## Exercise data
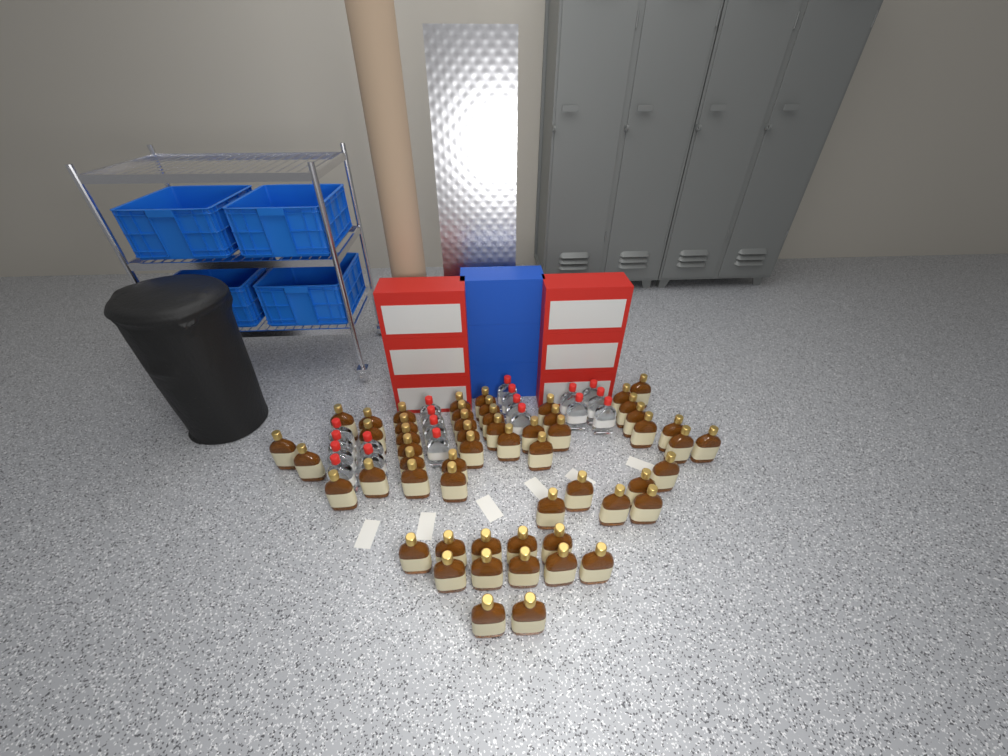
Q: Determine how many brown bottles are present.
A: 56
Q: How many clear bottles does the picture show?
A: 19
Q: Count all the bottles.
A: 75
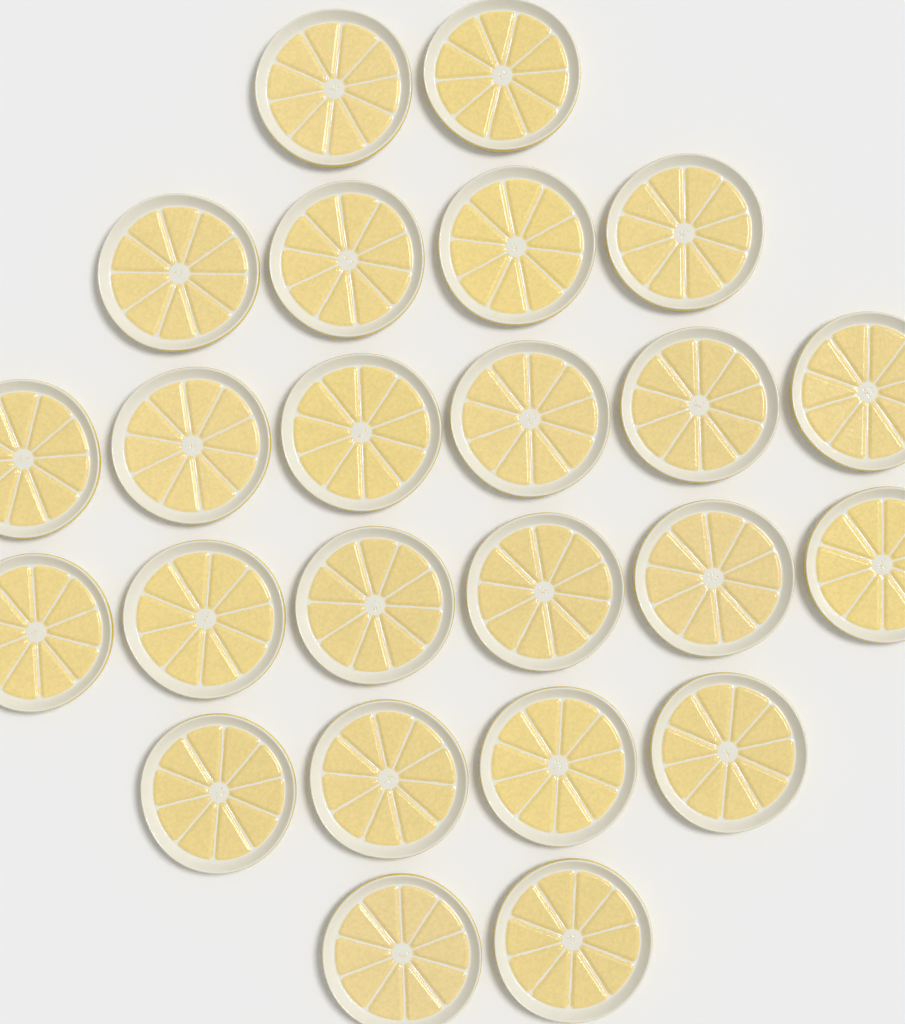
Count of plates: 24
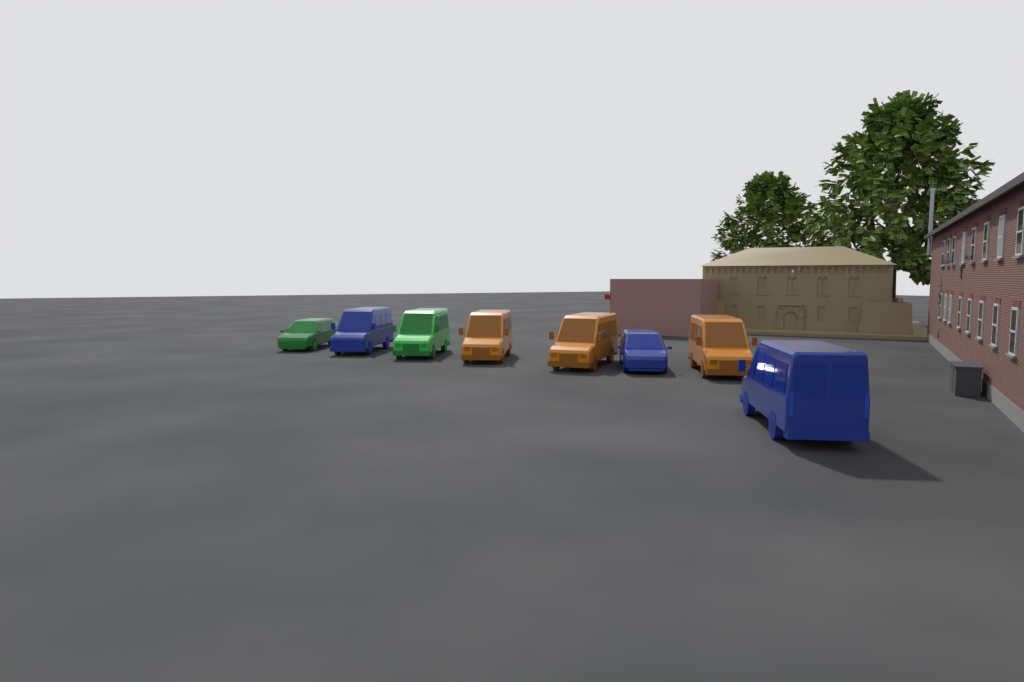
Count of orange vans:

## What is asked
Put everything from the line containing "Q: How many" down to the end of the material into a numbered list, skipping blank lines. Leave the pictures out.

## Task result
1. Q: How many clear bottles does the picture show?
2. A: 19
3. Q: Count all the bottles.
4. A: 75
5. Count of plates: 24
6. Count of orange vans:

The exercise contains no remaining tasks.